Thursday, 16 July 2020

Everything Is Now On The Table

Jeremy Corbyn, who lost anyway, might have read out something that someone in Russia had put on Reddit, which was perfectly true in itself, and which also appeared in the Daily Telegraph. Meanwhile, in real news, Kantar today has Labour on 35 per cent and the Conservatives on 45. A 10-point Conservative lead is now routine. So much for Keir "20 Points Ahead" Starmer.

The Labour Party has ignored the advice of its own lawyers and spent eight million pounds paying off its racist former staff, who have spent five years gaslighting black people by presenting themselves and the rest of the Labour Right as principled anti-racists. They are as bad as the Equality and Human Rights Commission, which is true to the Blair Government that created it in that it sacks its black and disabled staff first. Welcome to the metropolitan liberal elite.

This is the decade in which, with the Liberal Democrats and the Greens, Labour will become one of the three parties competing only for the votes of those rich white liberals to whom all three of those characteristics were equally important. For many decades hereafter, they will rant incessantly about how their lack of electoral success was the fault of the Russians, or the Chinese, or the Man in the Moon. And no one will pay the slightest attention to them.

Starmer has single-handedly created the phenomenon of the Black Wall, waiting to fall as soon as there are votes to be cast. Mass abstention, votes for locally organised candidates (through community organisations, black churches, mosques, and so forth), and votes for small Left parties, are all likely as forms of expression. The second and the third may of course overlap. But what if the Conservative Party were to make the proper play for the Black Wall that it has made, and which it is still making, for the Red Wall?

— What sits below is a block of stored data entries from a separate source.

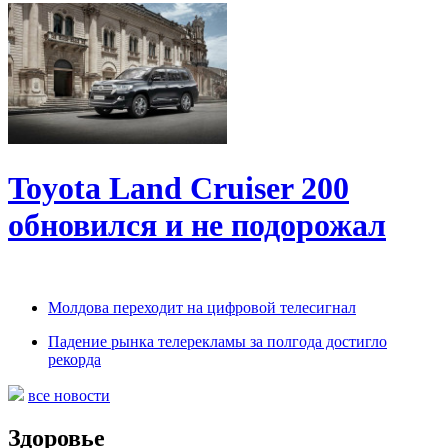
Toyota Land Cruiser 200
обновился и не подорожал
Молдова переходит на цифровой телесигнал
Падение рынка телерекламы за полгода достигло
рекорда
все новости
Здоровье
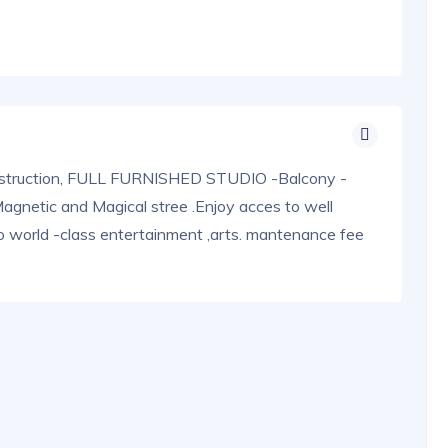
nstruction, FULL FURNISHED STUDIO -Balcony -
Magnetic and Magical stree .Enjoy acces to well
o world -class entertainment ,arts. mantenance fee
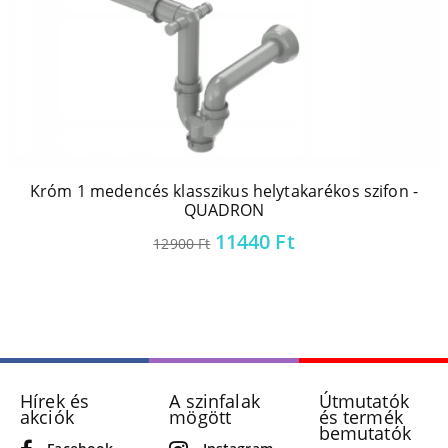
Króm 1 medencés klasszikus helytakarékos szifon -
QUADRON
Original
Current
11440
Ft
12900
Ft
price
price
was:
is:
12900 Ft.
11440 Ft.
Hírek és
A szinfalak
Útmutatók
akciók
mögött
és termék
bemutatók
Facebook
Instagram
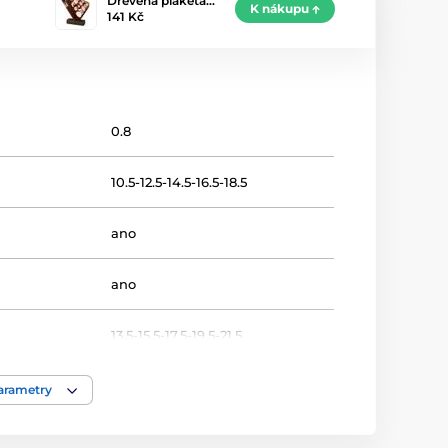
Dřevěná plaketa…
K nákupu
141 Kč
0.8
10.5-12.5-14.5-16.5-18.5
ano
ano
13.5-15.5-17.5-19.5-21.5
Billiard
parametry
Plakety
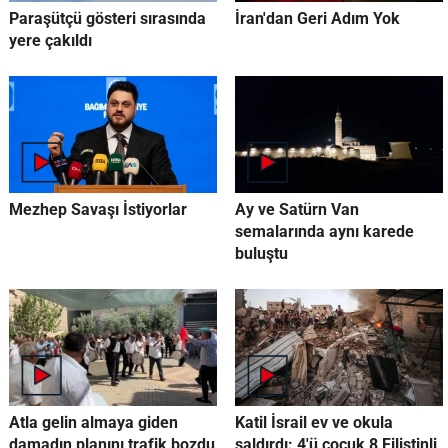
Paraşütçü gösteri sırasında
İran'dan Geri Adım Yok
yere çakıldı
Mezhep Savaşı İstiyorlar
Ay ve Satürn Van
semalarında aynı karede
buluştu
Atla gelin almaya giden
Katil İsrail ev ve okula
damadın planını trafik bozdu
saldırdı: 4'ü çocuk 8 Filistinli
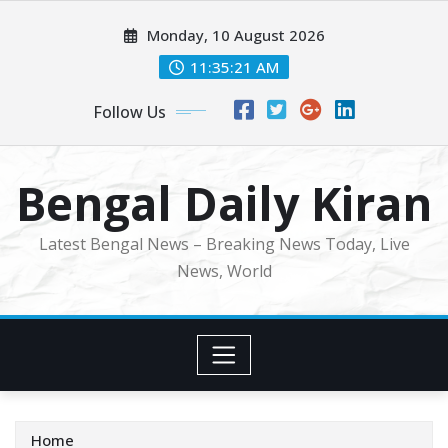
Skip
Monday, 10 August 2026
to
content
11:35:23 AM
Follow Us
Bengal Daily Kiran
Latest Bengal News – Breaking News Today, Live
News, World
Home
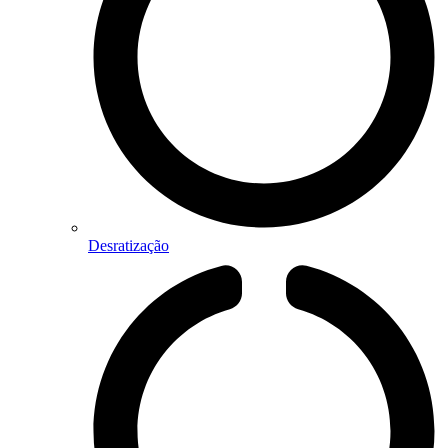
Desratização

The Conservative Party now takes it as axiomatic that if you drew a line from the Wash to the Bristol Channel, then everywhere north of that line had been dramatically impoverished and disempowered by all three parties since the Budget of December 1976, although never more so than under Margaret Thatcher, until it had risen in revolt to cast the decisive votes for Leave in the 2016 EU referendum, for Labour that delivered a hung Parliament in 2017, and to give the Conservatives an overall majority in 2019.

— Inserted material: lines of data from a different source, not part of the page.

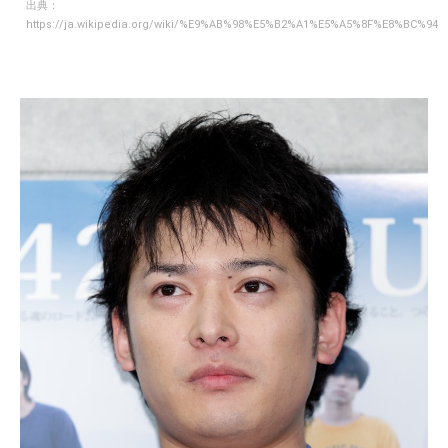
出典：
https://ja.wikipedia.org/wiki/%E9%AB%98%E5%B2%A1%E5%A5%8F%E8%BC%94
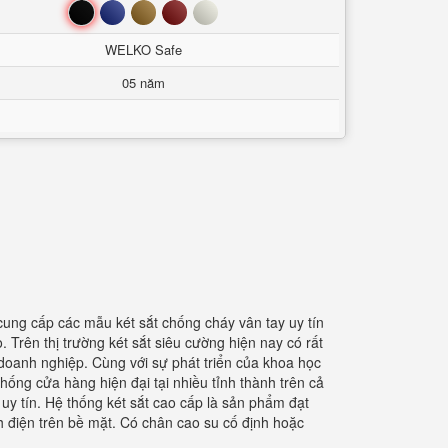
Đen
Xanh
Nâu
Đỏ
Trắng
WELKO Safe
05 năm
cung cấp các mẫu két sắt chống cháy vân tay uy tín
 Trên thị trường két sắt siêu cường hiện nay có rất
 doanh nghiệp. Cùng với sự phát triển của khoa học
hống cửa hàng hiện đại tại nhiều tỉnh thành trên cả
uy tín. Hệ thống két sắt cao cấp là sản phẩm đạt
h điện trên bề mặt. Có chân cao su cố định hoặc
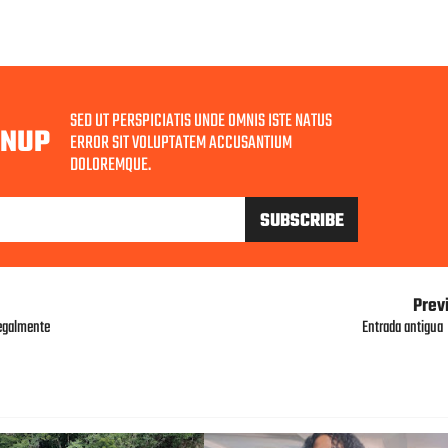
SED UT PERSPICIATIS UNDE OMNIS ISTE NATUS
GNUP
ERROR SIT VOLUPTATEM ACCUSANTIUM
DOLOREMQUE.
Prev
legalmente
Entrada antigua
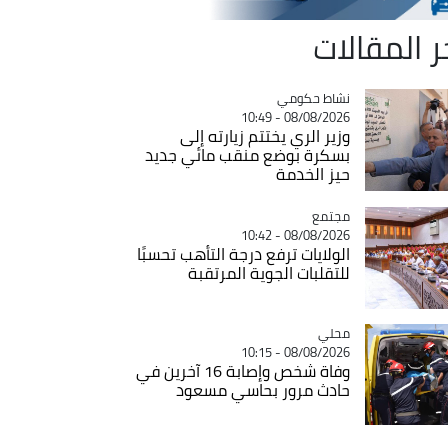
ر المقالات
Catégorie
نشاط حكومي
08/08/2026 - 10:49
وزير الري يختتم زيارته إلى
بسكرة بوضع منقب مائي جديد
حيز الخدمة
مجتمع
Catégorie
08/08/2026 - 10:42
الولايات ترفع درجة التأهب تحسبًا
للتقلبات الجوية المرتقبة
محلي
Catégorie
08/08/2026 - 10:15
وفاة شخص وإصابة 16 آخرين في
حادث مرور بحاسي مسعود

Therefore, the Conservative Party now takes it as axiomatic that there must there be a full strength Brexit at the end of this year, and enormous public spending along, and to the benefit of, the Red Wall. That spending is made possible by the recognition of the principle that a sovereign state with its own free floating, fiat currency has as much of that currency as it chooses to issue to itself, with readily available fiscal and monetary means of controlling inflation, means that must therefore be under democratic political control. Again, this is now axiomatic to the Conservative Party.

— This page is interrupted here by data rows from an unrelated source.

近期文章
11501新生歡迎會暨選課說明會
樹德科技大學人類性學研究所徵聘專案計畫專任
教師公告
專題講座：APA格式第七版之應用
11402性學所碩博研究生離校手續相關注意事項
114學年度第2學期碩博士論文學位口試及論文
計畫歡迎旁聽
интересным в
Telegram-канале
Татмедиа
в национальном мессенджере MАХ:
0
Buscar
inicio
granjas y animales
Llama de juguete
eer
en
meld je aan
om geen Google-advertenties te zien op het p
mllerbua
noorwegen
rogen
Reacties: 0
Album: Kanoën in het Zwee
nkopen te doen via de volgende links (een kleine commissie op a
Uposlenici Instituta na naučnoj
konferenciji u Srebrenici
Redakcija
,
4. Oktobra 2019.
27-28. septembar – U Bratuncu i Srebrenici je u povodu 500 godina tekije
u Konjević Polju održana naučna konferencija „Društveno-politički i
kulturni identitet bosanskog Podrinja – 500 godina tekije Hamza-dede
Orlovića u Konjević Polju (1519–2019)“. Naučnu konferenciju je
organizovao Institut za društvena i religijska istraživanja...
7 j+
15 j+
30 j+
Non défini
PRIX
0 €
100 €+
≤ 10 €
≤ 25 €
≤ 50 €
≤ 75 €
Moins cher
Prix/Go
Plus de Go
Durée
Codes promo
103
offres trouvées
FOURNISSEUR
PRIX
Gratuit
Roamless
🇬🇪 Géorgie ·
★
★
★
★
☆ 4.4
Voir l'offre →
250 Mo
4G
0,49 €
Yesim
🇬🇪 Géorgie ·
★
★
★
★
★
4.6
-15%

Meaning that anything else may just as easily become so. To find out what that may be, then Boris Johnson should announce that each of the individuals listed here, and a nominee of each of the organisations listed either there or here, would now have a consultative role unless they chose to forego it, which would be their choice. The same should be extended to the rapidly growing Haredi communities.

Labour has a particular problem with black men. Only six black men have ever been Labour MPs. There are only three at the moment, with only two black men currently sitting as Labour Peers. There are fewer than 100 black men as Labour Councillors, and no black man in this century has sat either as a Labour Member of the London Assembly or as a member of the party's National Executive Committee. So Johnson could start by promising a black man, preferably a local and working-class black man, as the Conservative candidate in each of the 10 blackest seats that were represented by a white woman Labour MP.

Everything is now on the table, for those who are prepared to bring themselves to the table. The Budget of March 2020 has ended the era that began with the Budget of 1976. The Centre is the think tank for this new era. It already has plenty going on.